Mais comment réagir ? L’Europe, il est vrai, manque gravement de doctrine économique. Au cours des années 80, sous l‘impulsion des idées ultra libérales, tous les pays européens ont progressivement abandonné leurs politiques industrielles… C’est d’abord cette notion qu’il faudrait réhabiliter si nous voulons cesser de dériver au hasard des conjonctures et reprendre en main la barre du navire Europe. Au passage, remarquons que tous nos principaux concurrents (USA, Japon, Chine…) n’ont pas fait la même erreur. Ils ont, au contraire, conservé des politiques industrielles très affirmées. Ce qui leur a permis de gagner des parts de marchés… au détriment de l’Union Européenne.

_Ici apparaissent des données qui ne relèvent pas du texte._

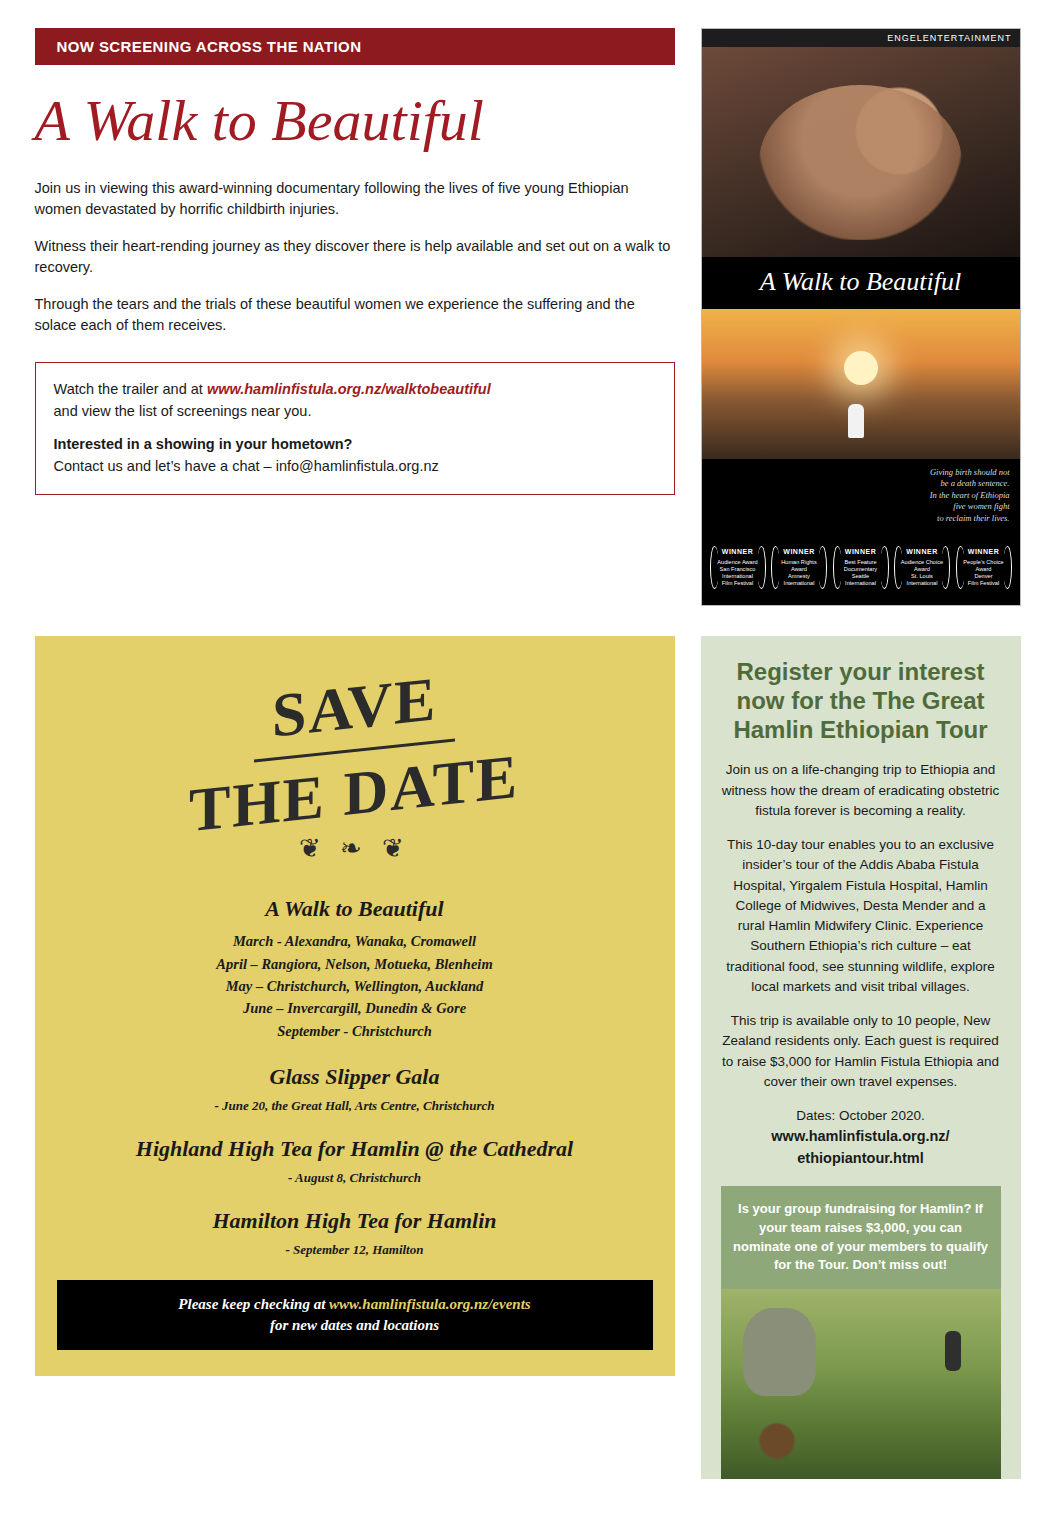NOW SCREENING ACROSS THE NATION
A Walk to Beautiful
Join us in viewing this award-winning documentary following the lives of five young Ethiopian women devastated by horrific childbirth injuries.
Witness their heart-rending journey as they discover there is help available and set out on a walk to recovery.
Through the tears and the trials of these beautiful women we experience the suffering and the solace each of them receives.
Watch the trailer and at www.hamlinfistula.org.nz/walktobeautiful
and view the list of screenings near you.
Interested in a showing in your hometown?
Contact us and let’s have a chat – info@hamlinfistula.org.nz
ENGELENTERTAINMENT
A Walk to Beautiful
Giving birth should not
be a death sentence.
In the heart of Ethiopia
five women fight
to reclaim their lives.
WINNERAudience Award
San Francisco
International
Film Festival
WINNERHuman Rights
Award
Amnesty
International
WINNERBest Feature
Documentary
Seattle
International
WINNERAudience Choice
Award
St. Louis
International
WINNERPeople’s Choice
Award
Denver
Film Festival
Save
The Date
❦ ❧ ❦
A Walk to Beautiful
March - Alexandra, Wanaka, Cromawell
April – Rangiora, Nelson, Motueka, Blenheim
May – Christchurch, Wellington, Auckland
June – Invercargill, Dunedin & Gore
September - Christchurch
Glass Slipper Gala
- June 20, the Great Hall, Arts Centre, Christchurch
Highland High Tea for Hamlin @ the Cathedral
- August 8, Christchurch
Hamilton High Tea for Hamlin
- September 12, Hamilton
Please keep checking at www.hamlinfistula.org.nz/events
for new dates and locations
Register your interest now for the The Great Hamlin Ethiopian Tour
Join us on a life-changing trip to Ethiopia and witness how the dream of eradicating obstetric fistula forever is becoming a reality.
This 10-day tour enables you to an exclusive insider’s tour of the Addis Ababa Fistula Hospital, Yirgalem Fistula Hospital, Hamlin College of Midwives, Desta Mender and a rural Hamlin Midwifery Clinic. Experience Southern Ethiopia’s rich culture – eat traditional food, see stunning wildlife, explore local markets and visit tribal villages.
This trip is available only to 10 people, New Zealand residents only. Each guest is required to raise $3,000 for Hamlin Fistula Ethiopia and cover their own travel expenses.
Dates: October 2020.
www.hamlinfistula.org.nz/
ethiopiantour.html
Is your group fundraising for Hamlin? If your team raises $3,000, you can nominate one of your members to qualify for the Tour. Don’t miss out!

Ne cherchons pas trop loin la bonne stratégie industrielle à appliquer. Il suffit d’adopter celle qui gagne. C’est-à-dire celle des Etats-Unis… Qui se résume à ceci : produire chez soi pour vendre chez soi. Et produire à l’étranger pour vendre à l’étranger. Le tout assorti de taxes d’entrée appliquées sur les produits importés (ou réimportés). Pour donner à tout cela une « touche » européenne, nous pourrions instaurer, non pas des « droits de douane » mais des « charges sociales compensatoires ». Modulées selon les pays d’origine des produits, ces prélèvements auraient pour avantage de compenser (au moins en partie) les différences de rémunérations et de régimes sociaux et de rétablir l’équilibre de la concurrence. Elles seraient versées dans les caisses de retraite, de chômage et d’assurance maladie du pays importateur. On inciterait ainsi les pays partenaires à faire évoluer leurs propres régimes sociaux… Et on préserverait aussi les systèmes de « solidarité sociale » qui particularisent nos pays européens. Une originalité que la terre entière nous envie !
Daniel Coué
Article publié par notre confrère La Forge en Mars 2005.